__Trecho da fonte__

****************************************

Lembre-se, de resto, terem nossos tribunais sufragado a tese acima exposta, em mais de uma oportunidade (RT 294/241, RT 194/183, RT 202/252). Em suma, viável cônjuge doador sobrevivente contratar com o donatário a revogação de vínculos restritivos, no que se refere à parte ideal de prédios que foram de seu domínio.” (grifou-se). Ou seja, admitir que a cônjuge supérstite lavre, ainda que com a anuência da donatária, escritura pública cancelando, por inteiro, os vínculos implica admitir que ela pode alterar a manifestação de vontade do falecido, que é irretratável.
Assim, a cônjuge supérstite pode apenas deliberar, por escritura pública da qual participe a donatária como anuente, sobre o cancelamento das cláusulas restritivas que recaem sobre a sua metade ideal, sem alcançar a do doador falecido, a qual só ficará livre depois de 36 meses da morte da doadora.
Posto isso, julgo prejudicado, por inexistência de título, o pedido formulado por Bety Litvak Gassul e Cecília Litvak.
Nada sendo requerido no prazo legal, ao arquivo. P.R.I.C.
São Paulo, 14 de fevereiro de 2011.
Gustavo Henrique Bretas Marzagão. Juiz de Direito.

****************************************

__Registros de dados__
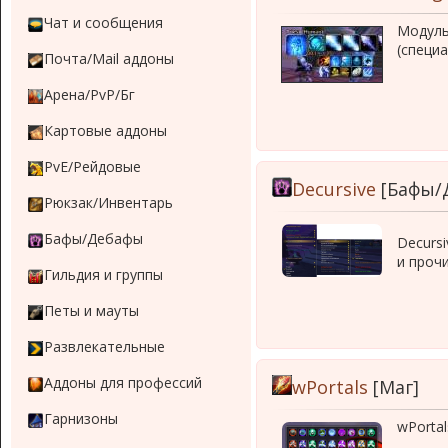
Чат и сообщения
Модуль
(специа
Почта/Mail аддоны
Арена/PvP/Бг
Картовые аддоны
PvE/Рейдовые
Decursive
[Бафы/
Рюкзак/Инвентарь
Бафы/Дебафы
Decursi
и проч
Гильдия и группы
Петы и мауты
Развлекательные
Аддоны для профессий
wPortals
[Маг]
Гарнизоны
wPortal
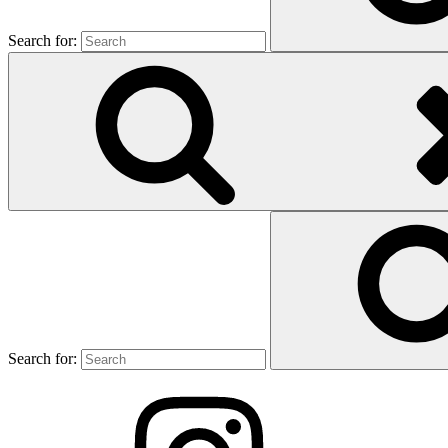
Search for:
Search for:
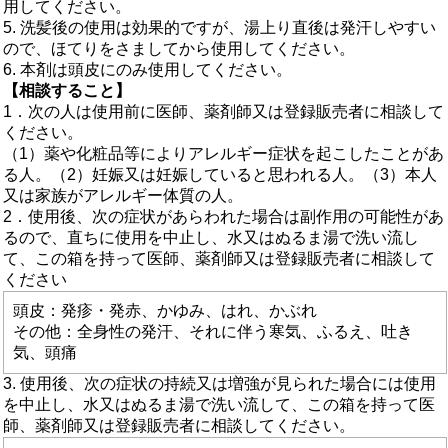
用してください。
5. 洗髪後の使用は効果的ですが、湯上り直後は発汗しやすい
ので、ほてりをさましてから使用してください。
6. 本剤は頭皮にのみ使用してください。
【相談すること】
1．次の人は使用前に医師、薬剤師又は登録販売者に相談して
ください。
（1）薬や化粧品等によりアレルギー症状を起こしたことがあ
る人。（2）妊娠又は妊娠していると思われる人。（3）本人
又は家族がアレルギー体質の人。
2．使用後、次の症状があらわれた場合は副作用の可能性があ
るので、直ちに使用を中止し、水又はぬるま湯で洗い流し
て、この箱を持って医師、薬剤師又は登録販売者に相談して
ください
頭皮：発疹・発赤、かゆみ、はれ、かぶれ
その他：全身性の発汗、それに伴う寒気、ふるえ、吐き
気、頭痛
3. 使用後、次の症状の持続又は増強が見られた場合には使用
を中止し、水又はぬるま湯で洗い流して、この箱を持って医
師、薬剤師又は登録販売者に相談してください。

****************************************

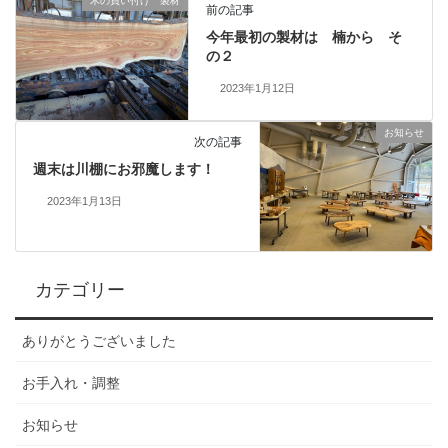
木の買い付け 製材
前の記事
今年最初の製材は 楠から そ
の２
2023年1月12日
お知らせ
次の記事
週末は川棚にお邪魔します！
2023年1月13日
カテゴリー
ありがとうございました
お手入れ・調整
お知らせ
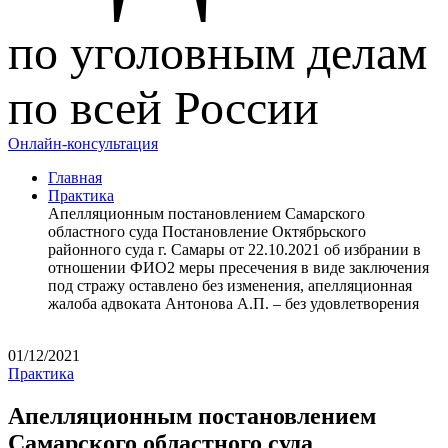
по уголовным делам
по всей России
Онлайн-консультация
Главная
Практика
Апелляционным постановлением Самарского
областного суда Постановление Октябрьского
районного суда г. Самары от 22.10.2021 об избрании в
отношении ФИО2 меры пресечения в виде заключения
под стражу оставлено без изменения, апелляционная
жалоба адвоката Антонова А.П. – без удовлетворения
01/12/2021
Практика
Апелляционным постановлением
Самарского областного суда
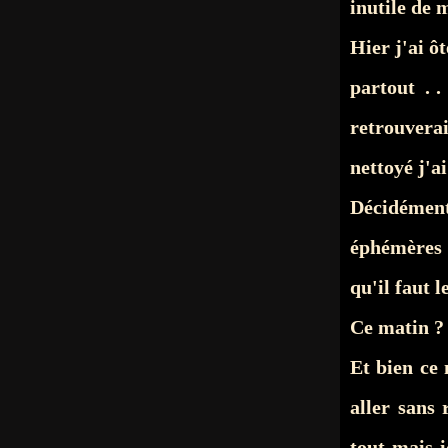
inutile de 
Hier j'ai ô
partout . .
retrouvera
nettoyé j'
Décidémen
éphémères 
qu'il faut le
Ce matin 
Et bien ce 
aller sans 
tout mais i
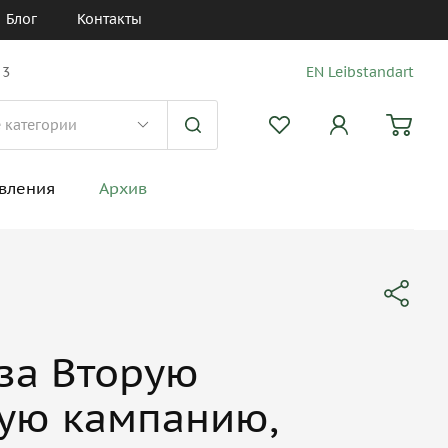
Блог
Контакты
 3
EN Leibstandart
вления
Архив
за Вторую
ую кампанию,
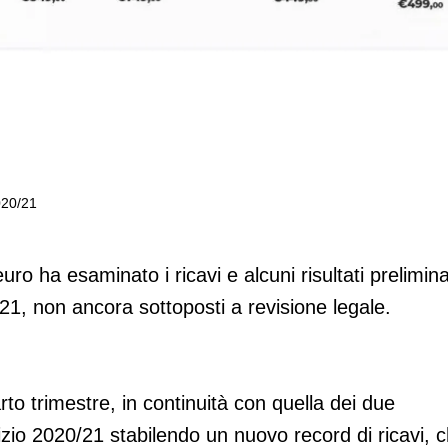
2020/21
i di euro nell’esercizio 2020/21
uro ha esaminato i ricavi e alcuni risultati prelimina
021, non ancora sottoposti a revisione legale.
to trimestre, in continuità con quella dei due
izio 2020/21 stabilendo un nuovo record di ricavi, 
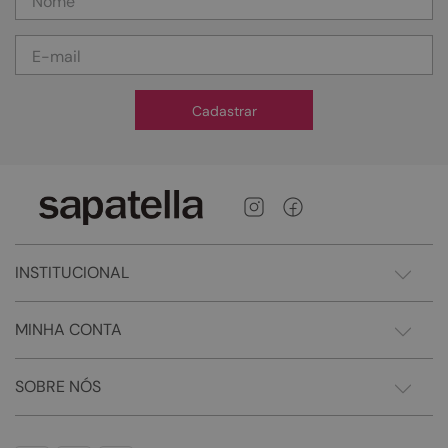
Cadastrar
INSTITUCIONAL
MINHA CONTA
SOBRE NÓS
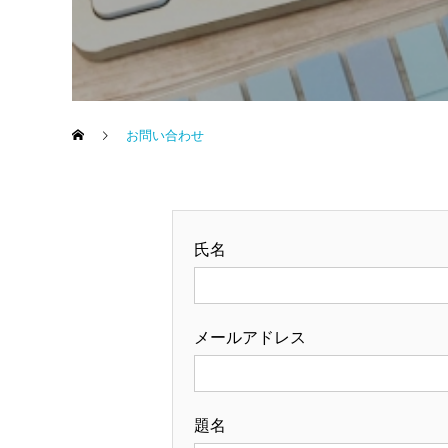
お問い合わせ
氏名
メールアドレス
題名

****************************************

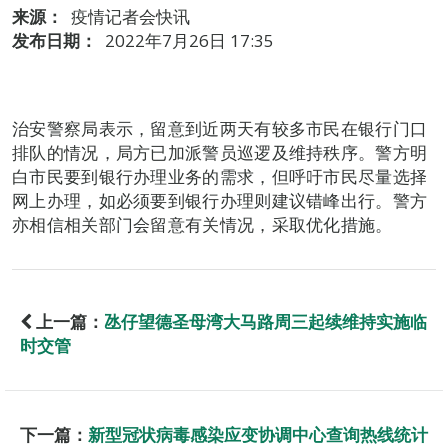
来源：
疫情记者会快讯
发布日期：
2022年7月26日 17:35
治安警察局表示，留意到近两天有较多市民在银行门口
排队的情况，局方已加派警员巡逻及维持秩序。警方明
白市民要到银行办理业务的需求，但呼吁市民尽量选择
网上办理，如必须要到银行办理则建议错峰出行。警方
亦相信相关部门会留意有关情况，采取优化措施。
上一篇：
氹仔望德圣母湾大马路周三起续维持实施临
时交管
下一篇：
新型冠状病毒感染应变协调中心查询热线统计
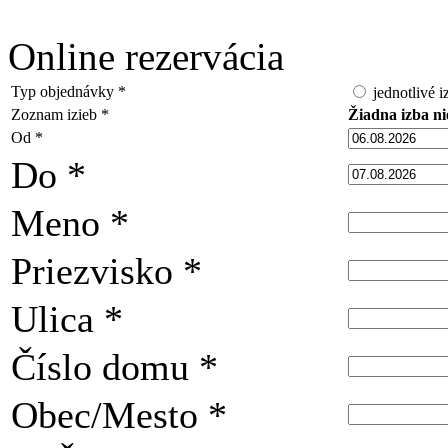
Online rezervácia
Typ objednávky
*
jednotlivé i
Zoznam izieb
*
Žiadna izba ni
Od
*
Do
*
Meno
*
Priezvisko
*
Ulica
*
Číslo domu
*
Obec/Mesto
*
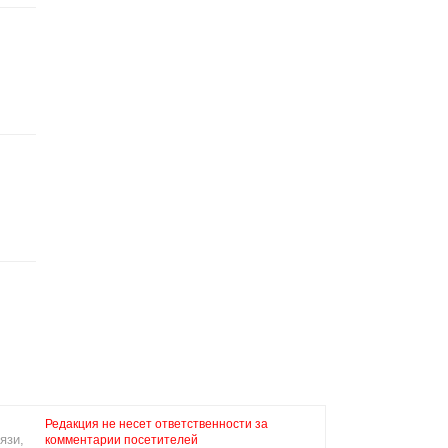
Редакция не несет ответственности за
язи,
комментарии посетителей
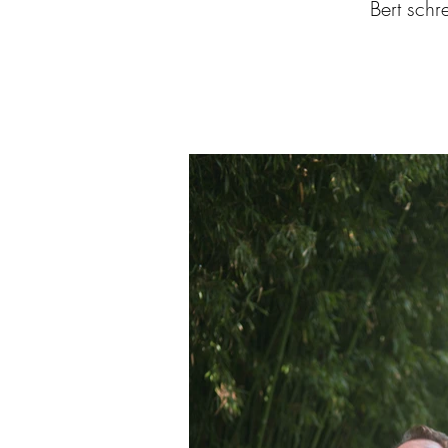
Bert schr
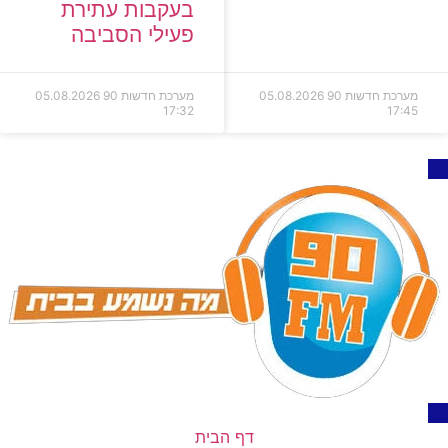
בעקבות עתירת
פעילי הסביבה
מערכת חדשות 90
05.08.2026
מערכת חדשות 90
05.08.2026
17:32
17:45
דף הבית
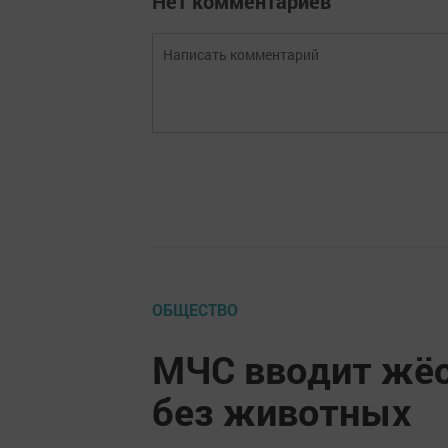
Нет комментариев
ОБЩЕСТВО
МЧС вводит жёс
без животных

****************************************

__Tarefa 1__
Transcreva novamente, da decisão judicial, tudo o que vai de "Posto isso, julgo" até "Juiz de Direito.", trocando "prejudicado" por "improcedente".
__Tarefa 2__
Reúna todas as linhas dos registros em que figure a palavra "постановлением".

__Resposta 1__
Posto isso, julgo improcedente, por inexistência de título, o pedido formulado por Bety Litvak Gassul e Cecília Litvak.
Nada sendo requerido no prazo legal, ao arquivo. P.R.I.C.
São Paulo, 14 de fevereiro de 2011.
Gustavo Henrique Bretas Marzagão. Juiz de Direito.

__Resposta 2__
Апелляционным постановлением Самарского
Апелляционным постановлением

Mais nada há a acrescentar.